The crowd attempts to silence the prophetic voice through intimidation (as I wrote yesterday) or assimilation. This second way is more subtle and usually more effective.

For example, in the protest scenario, the protesters feel that they are resisting the powers that be, making their prophetic voice heard. But by using mass action—the strength of "We, the People"—as the means to be heard (and be influential in the political realm) they are becoming just one more party in the struggle for power. They may be resisting on one particular issue, but on the deeper level they are supporting and becoming part of the worldly exercise of political force. They are not a threat to the powers that be. They have been effectively assimilated. In modern democracies, this is clearly perceived by those in office—protests are tolerated and even embraced: "See, we welcome dissent, it's part of our great democratic system... the system that has given us the power that we wield."

Assimilation is also the more perilous threat to the Christian. Because it undermines our true purpose in the world while making us think we're "succeeding." In The Politics of God and the Politics of Man, Jacques Ellul states very well the Christian's place and purpose in the world, based on Jesus' own path to the cross (my italics):

The action we attempt will always be regarded by the world as a failure, and the more so the more it is authentically faithful. We cannot be successful or show the church to be effective in the world unless we adopt the world's criterion of efficacy, which means adopting its means as well.

As the world sees it, action which is faithful to God will always fail, just as Jesus Christ necessarily went to the cross. Such action always leads to a dead end. It is always a fiasco from the standpoint of worldly power. But this should not worry us. It does not mean that our action is in truth ineffectual. Efficacy measured in terms of faithfulness cannot be compared at any point with efficacy measured in terms of success.

...These successes, this efficacy as it would be called from man's standpoint, and especially in our own society, will never amount to anything more than the approval given by the world, by society, to certain acts and means. It is the stamp of a group of men, a social body. But if we do not believe that society is good and right, this approval proves nothing except that the action is in conformity with the world. It does not mean that the world has changed; quite the contrary.

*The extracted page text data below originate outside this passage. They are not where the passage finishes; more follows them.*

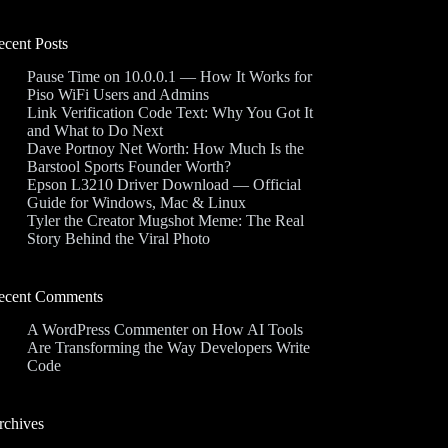
ecent Posts
Pause Time on 10.0.0.1 — How It Works for
Piso WiFi Users and Admins
Link Verification Code Text: Why You Got It
and What to Do Next
Dave Portnoy Net Worth: How Much Is the
Barstool Sports Founder Worth?
Epson L3210 Driver Download — Official
Guide for Windows, Mac & Linux
Tyler the Creator Mugshot Meme: The Real
Story Behind the Viral Photo
ecent Comments
A WordPress Commenter
on
How AI Tools
Are Transforming the Way Developers Write
Code
rchives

Each time the people of God becomes effective according to the world's criteria, this only implies that society has absorbed our action and is using it for its own ends and for its own profit. ...The efficacy we think we have is simply a power in the world's service, for the perfecting of its own being, for its better organization....

There can be no question of securing the approval of the world or its conformity to us. ...We have simply to be, and we can only be a question put within the world, a question invincibly confronting it. This is our efficacy. It is the efficacy of the question, a question which society and sociological movements cannot assimilate. Israel and the church have never been efficacious except to the degree that the world has been unable to assimilate them. This is the vocation of the people of God incomparably more authentic than "service" or "works."

It is not at the level of works and their results that this efficacy may be seen; it is at the level of inassimilability.